▶ [Aim a] According to the Gaussian splatting review, how many dimensions do CLIP semantic embedding vectors have?

▶ [Document]
* BEGIN *
Open-Ended 3D Metric-Semantic Representation Learning via Semantic-Embedded Gaussian Splatting
We propose an open-ended metric-semantic representation learning framework based on 3D Gaussians, which distills open-set semantics from 2D foundation models into a scalable 3D Gaussian representation, optimized within a SLAM framework.
摘要
评审与讨论
Motivation
- Recent developments in SLAM and differentiable scene representations have converged into solutions that aims at capturing both the spatial and semantic layout of new scenes, based on visual observations.
- However, current methods still subordinate the semantic information (distilled frame-by-frame from large vision-language models) to the input visual modality, resulting in 3D representations that may look accurate but suffer from semantic inconsistencies. Efficient solutions to reducing the high dimensionality of semantic embeddings (e.g., 512-dim vectors for CLIP) are also key to balance and efficiency.
Claims
- The authors first introduce a codebook-based compression of language embeddings, i.e., making their model learn a fixed-size global pool of features, as well as low-dimensional key vectors mapping to the former.
- Then they extend existing 3DGS-based SLAM methods [Yan et al., 2024 ; Keetha et al., 2024 ; etc.] with an intra-/inter-frame semantic consistency supervision based on contrastive learning, i.e., enforcing the semantic features of Gaussians to be consistent across consecutive frame-projections (intra-frame) and consistent with neighboring projected features (inter-frame).
* END *
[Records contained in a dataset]
* BEGIN *
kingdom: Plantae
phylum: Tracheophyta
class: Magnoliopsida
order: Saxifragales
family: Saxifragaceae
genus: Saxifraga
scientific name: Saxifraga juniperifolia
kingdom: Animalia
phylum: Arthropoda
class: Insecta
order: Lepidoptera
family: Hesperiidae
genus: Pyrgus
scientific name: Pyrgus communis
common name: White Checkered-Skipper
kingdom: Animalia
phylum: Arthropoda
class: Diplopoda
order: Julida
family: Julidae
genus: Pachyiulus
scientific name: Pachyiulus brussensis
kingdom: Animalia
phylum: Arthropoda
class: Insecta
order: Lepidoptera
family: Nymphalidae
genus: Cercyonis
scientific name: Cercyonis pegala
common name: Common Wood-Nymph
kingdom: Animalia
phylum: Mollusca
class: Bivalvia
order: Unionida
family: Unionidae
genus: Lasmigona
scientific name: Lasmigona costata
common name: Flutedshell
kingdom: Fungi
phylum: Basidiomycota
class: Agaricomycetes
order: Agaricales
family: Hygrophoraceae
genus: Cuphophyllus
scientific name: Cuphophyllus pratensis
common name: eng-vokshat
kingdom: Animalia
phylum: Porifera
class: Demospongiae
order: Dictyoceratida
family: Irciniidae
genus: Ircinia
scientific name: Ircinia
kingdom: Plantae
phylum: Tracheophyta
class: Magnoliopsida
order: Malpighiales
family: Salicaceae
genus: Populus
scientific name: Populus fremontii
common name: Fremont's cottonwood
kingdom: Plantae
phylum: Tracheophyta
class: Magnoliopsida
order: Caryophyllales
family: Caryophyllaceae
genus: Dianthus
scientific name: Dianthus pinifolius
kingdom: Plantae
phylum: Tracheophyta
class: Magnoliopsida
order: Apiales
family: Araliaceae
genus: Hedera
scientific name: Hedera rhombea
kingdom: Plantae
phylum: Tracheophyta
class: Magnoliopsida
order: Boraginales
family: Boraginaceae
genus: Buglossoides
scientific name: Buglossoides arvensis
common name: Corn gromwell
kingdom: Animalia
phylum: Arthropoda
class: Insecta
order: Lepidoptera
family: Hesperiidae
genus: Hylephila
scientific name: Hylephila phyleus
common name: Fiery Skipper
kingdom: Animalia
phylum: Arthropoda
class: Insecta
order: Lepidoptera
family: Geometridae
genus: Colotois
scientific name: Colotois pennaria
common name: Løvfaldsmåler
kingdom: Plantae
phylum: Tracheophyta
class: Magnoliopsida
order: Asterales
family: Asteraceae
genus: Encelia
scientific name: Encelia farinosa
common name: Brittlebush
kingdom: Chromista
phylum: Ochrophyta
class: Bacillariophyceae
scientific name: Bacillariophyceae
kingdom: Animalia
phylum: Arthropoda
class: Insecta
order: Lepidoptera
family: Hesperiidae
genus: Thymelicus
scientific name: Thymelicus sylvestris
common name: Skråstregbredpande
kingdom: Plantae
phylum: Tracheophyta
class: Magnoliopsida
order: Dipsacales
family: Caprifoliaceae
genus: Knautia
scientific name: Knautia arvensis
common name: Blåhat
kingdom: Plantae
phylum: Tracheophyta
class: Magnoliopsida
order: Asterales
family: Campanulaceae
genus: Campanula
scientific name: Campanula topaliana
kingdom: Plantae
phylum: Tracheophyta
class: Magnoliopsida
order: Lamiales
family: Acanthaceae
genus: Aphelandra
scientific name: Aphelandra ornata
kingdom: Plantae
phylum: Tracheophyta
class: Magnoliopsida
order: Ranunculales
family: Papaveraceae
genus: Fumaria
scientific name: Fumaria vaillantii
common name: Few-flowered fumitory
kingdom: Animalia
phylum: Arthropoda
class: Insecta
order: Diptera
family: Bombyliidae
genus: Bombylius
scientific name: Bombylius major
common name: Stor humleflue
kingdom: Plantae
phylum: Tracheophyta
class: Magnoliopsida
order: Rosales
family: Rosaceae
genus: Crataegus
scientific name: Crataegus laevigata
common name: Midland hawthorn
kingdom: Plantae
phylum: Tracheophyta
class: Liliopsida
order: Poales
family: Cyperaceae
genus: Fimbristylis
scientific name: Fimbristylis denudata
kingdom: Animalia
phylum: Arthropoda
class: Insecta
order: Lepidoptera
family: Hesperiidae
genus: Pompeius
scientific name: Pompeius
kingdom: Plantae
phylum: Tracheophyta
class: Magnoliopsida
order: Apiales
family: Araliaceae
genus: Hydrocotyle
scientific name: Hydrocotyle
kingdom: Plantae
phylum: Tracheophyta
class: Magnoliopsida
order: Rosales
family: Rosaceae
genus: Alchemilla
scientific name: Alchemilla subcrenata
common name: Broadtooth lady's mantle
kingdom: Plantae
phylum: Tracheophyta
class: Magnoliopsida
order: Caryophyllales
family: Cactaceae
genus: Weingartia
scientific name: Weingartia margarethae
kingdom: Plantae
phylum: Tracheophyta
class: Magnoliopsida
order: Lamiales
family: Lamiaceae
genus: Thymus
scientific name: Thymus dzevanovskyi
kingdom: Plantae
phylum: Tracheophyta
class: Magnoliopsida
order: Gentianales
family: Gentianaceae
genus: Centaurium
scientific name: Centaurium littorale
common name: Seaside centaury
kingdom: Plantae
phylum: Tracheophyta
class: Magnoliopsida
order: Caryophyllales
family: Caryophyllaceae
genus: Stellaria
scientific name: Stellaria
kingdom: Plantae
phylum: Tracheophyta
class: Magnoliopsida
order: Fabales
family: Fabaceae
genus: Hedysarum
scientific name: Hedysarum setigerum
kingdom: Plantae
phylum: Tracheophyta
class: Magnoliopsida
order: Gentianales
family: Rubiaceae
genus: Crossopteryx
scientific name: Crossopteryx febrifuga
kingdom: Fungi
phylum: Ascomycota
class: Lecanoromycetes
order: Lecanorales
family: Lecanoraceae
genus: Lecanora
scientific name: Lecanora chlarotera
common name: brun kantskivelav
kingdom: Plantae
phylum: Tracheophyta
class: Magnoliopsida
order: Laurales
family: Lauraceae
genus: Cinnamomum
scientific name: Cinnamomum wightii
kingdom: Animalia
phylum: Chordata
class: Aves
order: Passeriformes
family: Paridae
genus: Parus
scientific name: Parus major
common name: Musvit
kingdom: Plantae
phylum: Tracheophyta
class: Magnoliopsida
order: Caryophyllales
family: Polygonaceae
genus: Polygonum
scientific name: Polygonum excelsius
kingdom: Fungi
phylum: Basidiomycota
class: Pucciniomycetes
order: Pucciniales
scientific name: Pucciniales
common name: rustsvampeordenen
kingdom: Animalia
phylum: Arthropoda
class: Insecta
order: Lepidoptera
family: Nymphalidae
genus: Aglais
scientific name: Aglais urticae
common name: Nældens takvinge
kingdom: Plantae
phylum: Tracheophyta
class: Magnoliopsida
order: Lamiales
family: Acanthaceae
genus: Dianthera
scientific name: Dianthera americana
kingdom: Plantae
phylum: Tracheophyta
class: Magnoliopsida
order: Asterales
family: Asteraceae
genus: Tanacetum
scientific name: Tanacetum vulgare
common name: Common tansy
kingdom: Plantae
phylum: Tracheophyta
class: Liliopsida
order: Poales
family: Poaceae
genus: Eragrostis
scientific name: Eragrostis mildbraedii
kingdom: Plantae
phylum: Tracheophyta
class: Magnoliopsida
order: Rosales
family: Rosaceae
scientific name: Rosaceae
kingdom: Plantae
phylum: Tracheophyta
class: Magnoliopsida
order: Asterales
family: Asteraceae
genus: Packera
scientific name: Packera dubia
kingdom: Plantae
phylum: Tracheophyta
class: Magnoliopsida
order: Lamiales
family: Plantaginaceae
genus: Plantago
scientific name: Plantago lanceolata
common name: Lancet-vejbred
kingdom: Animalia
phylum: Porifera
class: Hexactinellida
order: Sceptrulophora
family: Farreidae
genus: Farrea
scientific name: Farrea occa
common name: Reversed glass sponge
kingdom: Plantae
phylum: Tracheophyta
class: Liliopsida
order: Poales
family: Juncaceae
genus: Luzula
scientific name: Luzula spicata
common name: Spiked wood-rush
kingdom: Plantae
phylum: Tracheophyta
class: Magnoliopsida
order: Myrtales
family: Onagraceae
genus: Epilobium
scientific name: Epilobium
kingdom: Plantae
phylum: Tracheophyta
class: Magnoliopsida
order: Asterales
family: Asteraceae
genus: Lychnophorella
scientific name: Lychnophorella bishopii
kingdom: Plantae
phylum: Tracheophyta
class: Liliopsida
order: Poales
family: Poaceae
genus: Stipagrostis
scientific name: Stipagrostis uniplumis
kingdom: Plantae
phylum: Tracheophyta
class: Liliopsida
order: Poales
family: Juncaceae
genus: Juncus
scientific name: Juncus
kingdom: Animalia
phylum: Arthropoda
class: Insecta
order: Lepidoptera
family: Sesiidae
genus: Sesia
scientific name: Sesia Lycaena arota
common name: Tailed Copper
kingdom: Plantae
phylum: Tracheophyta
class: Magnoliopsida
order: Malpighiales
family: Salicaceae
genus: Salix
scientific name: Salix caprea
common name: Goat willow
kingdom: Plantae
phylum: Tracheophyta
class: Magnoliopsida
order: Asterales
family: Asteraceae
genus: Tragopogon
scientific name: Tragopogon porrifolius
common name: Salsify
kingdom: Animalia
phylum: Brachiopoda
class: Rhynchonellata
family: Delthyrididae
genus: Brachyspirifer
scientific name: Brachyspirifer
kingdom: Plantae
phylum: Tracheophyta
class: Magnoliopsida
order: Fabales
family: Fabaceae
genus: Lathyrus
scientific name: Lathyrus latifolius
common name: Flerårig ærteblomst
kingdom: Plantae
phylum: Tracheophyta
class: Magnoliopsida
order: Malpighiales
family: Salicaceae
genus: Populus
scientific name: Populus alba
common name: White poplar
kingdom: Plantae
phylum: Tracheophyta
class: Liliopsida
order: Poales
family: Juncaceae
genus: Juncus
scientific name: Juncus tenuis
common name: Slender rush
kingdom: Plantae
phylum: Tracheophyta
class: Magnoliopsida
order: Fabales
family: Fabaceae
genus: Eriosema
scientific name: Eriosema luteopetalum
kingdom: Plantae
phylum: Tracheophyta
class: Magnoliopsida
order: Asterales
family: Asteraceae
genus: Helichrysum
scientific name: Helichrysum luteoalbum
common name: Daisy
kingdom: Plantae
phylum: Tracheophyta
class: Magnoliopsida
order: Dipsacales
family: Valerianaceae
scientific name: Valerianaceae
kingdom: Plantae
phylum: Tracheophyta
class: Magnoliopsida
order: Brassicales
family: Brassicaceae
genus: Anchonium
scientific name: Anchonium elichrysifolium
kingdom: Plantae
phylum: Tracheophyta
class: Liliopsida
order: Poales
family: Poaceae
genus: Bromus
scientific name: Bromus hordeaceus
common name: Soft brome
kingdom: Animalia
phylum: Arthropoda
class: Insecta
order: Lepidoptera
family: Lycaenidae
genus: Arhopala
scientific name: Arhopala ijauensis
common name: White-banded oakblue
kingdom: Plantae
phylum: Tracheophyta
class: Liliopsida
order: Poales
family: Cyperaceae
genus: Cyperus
* END *
▶ [Aim b] Express the records as a Markdown table with the columns Row and Line, starting at the line containing "family: Lauraceae" and ending at the line containing "scientific name: Pucciniales". Number each row and leave out blank lines.

▶ [Expected output a] 512 dimensions.

▶ [Expected output b]
| Row | Line |
|---|---|
| 1 | family: Lauraceae |
| 2 | genus: Cinnamomum |
| 3 | scientific name: Cinnamomum wightii |
| 4 | kingdom: Animalia |
| 5 | phylum: Chordata |
| 6 | class: Aves |
| 7 | order: Passeriformes |
| 8 | family: Paridae |
| 9 | genus: Parus |
| 10 | scientific name: Parus major |
| 11 | common name: Musvit |
| 12 | kingdom: Plantae |
| 13 | phylum: Tracheophyta |
| 14 | class: Magnoliopsida |
| 15 | order: Caryophyllales |
| 16 | family: Polygonaceae |
| 17 | genus: Polygonum |
| 18 | scientific name: Polygonum excelsius |
| 19 | kingdom: Fungi |
| 20 | phylum: Basidiomycota |
| 21 | class: Pucciniomycetes |
| 22 | order: Pucciniales |
| 23 | scientific name: Pucciniales |